* **Exercise prompt**
Each record must appear in your answer exactly as it does below.

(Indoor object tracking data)
++++++++++

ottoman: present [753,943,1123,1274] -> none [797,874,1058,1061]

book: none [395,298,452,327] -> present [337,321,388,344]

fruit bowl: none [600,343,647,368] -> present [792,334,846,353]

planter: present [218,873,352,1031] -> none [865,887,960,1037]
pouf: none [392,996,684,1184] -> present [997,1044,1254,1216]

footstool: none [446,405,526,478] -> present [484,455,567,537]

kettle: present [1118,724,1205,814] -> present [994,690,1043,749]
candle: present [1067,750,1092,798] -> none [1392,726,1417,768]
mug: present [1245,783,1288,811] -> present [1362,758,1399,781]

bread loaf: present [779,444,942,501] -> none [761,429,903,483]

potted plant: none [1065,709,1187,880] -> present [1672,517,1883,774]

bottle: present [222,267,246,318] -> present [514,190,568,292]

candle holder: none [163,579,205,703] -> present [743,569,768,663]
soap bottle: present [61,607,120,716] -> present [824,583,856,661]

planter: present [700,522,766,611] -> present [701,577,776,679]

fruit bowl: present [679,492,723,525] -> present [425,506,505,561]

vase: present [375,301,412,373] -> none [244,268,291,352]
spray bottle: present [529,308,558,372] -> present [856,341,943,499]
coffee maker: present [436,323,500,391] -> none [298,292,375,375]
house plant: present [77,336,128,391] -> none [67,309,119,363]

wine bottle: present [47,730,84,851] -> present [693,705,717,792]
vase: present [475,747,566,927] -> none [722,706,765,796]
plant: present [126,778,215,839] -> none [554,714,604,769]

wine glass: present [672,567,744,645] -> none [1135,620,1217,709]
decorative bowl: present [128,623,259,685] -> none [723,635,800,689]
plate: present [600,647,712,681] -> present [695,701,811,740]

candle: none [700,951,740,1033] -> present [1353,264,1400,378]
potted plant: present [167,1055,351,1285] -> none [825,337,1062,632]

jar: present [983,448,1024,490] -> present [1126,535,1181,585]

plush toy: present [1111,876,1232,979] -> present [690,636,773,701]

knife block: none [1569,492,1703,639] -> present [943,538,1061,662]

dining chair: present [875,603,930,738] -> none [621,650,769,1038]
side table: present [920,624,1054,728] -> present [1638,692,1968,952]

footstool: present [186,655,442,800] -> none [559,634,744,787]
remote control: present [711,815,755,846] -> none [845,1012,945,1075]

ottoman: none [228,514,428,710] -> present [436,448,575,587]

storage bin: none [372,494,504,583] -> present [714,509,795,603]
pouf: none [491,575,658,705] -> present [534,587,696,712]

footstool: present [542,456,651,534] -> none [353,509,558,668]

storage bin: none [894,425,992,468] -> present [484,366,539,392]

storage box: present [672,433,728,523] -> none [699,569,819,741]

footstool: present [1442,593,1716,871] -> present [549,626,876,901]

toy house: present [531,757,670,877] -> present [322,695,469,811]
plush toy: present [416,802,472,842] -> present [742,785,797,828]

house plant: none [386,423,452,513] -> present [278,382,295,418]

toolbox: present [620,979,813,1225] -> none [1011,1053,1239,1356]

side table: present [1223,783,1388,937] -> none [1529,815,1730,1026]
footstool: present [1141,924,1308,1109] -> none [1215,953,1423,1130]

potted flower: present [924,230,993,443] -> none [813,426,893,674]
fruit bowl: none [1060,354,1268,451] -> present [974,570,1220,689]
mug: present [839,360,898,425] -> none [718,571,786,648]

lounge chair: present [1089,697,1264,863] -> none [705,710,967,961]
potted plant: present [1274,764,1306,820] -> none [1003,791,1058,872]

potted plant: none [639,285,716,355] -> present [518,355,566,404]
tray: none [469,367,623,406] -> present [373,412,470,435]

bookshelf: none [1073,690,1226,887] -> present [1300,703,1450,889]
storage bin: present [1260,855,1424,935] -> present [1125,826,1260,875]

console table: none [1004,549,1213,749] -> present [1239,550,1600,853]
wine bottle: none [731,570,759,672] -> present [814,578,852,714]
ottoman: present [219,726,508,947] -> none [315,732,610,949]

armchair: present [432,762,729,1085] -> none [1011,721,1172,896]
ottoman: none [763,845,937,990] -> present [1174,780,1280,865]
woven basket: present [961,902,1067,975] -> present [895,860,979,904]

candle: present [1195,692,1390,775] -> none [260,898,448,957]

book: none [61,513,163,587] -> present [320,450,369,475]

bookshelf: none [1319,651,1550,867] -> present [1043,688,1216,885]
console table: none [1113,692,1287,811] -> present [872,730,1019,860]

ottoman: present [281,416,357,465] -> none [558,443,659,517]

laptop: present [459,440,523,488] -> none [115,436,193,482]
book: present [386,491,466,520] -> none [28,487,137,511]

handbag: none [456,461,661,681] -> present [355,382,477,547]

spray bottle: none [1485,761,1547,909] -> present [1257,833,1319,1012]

++++++++++

* **Exercise solution**
ottoman: present [753,943,1123,1274] -> none [797,874,1058,1061]

book: none [395,298,452,327] -> present [337,321,388,344]

fruit bowl: none [600,343,647,368] -> present [792,334,846,353]

planter: present [218,873,352,1031] -> none [865,887,960,1037]
pouf: none [392,996,684,1184] -> present [997,1044,1254,1216]

footstool: none [446,405,526,478] -> present [484,455,567,537]

kettle: present [1118,724,1205,814] -> present [994,690,1043,749]
candle: present [1067,750,1092,798] -> none [1392,726,1417,768]
mug: present [1245,783,1288,811] -> present [1362,758,1399,781]

bread loaf: present [779,444,942,501] -> none [761,429,903,483]

potted plant: none [1065,709,1187,880] -> present [1672,517,1883,774]

bottle: present [222,267,246,318] -> present [514,190,568,292]

candle holder: none [163,579,205,703] -> present [743,569,768,663]
soap bottle: present [61,607,120,716] -> present [824,583,856,661]

planter: present [700,522,766,611] -> present [701,577,776,679]

fruit bowl: present [679,492,723,525] -> present [425,506,505,561]

vase: present [375,301,412,373] -> none [244,268,291,352]
spray bottle: present [529,308,558,372] -> present [856,341,943,499]
coffee maker: present [436,323,500,391] -> none [298,292,375,375]
house plant: present [77,336,128,391] -> none [67,309,119,363]

wine bottle: present [47,730,84,851] -> present [693,705,717,792]
vase: present [475,747,566,927] -> none [722,706,765,796]
plant: present [126,778,215,839] -> none [554,714,604,769]

wine glass: present [672,567,744,645] -> none [1135,620,1217,709]
decorative bowl: present [128,623,259,685] -> none [723,635,800,689]
plate: present [600,647,712,681] -> present [695,701,811,740]

candle: none [700,951,740,1033] -> present [1353,264,1400,378]
potted plant: present [167,1055,351,1285] -> none [825,337,1062,632]

jar: present [983,448,1024,490] -> present [1126,535,1181,585]

plush toy: present [1111,876,1232,979] -> present [690,636,773,701]

knife block: none [1569,492,1703,639] -> present [943,538,1061,662]

dining chair: present [875,603,930,738] -> none [621,650,769,1038]
side table: present [920,624,1054,728] -> present [1638,692,1968,952]

footstool: present [186,655,442,800] -> none [559,634,744,787]
remote control: present [711,815,755,846] -> none [845,1012,945,1075]

ottoman: none [228,514,428,710] -> present [436,448,575,587]

storage bin: none [372,494,504,583] -> present [714,509,795,603]
pouf: none [491,575,658,705] -> present [534,587,696,712]

footstool: present [542,456,651,534] -> none [353,509,558,668]

storage bin: none [894,425,992,468] -> present [484,366,539,392]

storage box: present [672,433,728,523] -> none [699,569,819,741]

footstool: present [1442,593,1716,871] -> present [549,626,876,901]

toy house: present [531,757,670,877] -> present [322,695,469,811]
plush toy: present [416,802,472,842] -> present [742,785,797,828]

house plant: none [386,423,452,513] -> present [278,382,295,418]

toolbox: present [620,979,813,1225] -> none [1011,1053,1239,1356]

side table: present [1223,783,1388,937] -> none [1529,815,1730,1026]
footstool: present [1141,924,1308,1109] -> none [1215,953,1423,1130]

potted flower: present [924,230,993,443] -> none [813,426,893,674]
fruit bowl: none [1060,354,1268,451] -> present [974,570,1220,689]
mug: present [839,360,898,425] -> none [718,571,786,648]

lounge chair: present [1089,697,1264,863] -> none [705,710,967,961]
potted plant: present [1274,764,1306,820] -> none [1003,791,1058,872]

potted plant: none [639,285,716,355] -> present [518,355,566,404]
tray: none [469,367,623,406] -> present [373,412,470,435]

bookshelf: none [1073,690,1226,887] -> present [1300,703,1450,889]
storage bin: present [1260,855,1424,935] -> present [1125,826,1260,875]

console table: none [1004,549,1213,749] -> present [1239,550,1600,853]
wine bottle: none [731,570,759,672] -> present [814,578,852,714]
ottoman: present [219,726,508,947] -> none [315,732,610,949]

armchair: present [432,762,729,1085] -> none [1011,721,1172,896]
ottoman: none [763,845,937,990] -> present [1174,780,1280,865]
woven basket: present [961,902,1067,975] -> present [895,860,979,904]

candle: present [1195,692,1390,775] -> none [260,898,448,957]

book: none [61,513,163,587] -> present [320,450,369,475]

bookshelf: none [1319,651,1550,867] -> present [1043,688,1216,885]
console table: none [1113,692,1287,811] -> present [872,730,1019,860]

ottoman: present [281,416,357,465] -> none [558,443,659,517]

laptop: present [459,440,523,488] -> none [115,436,193,482]
book: present [386,491,466,520] -> none [28,487,137,511]

handbag: none [456,461,661,681] -> present [355,382,477,547]

spray bottle: none [1485,761,1547,909] -> present [1257,833,1319,1012]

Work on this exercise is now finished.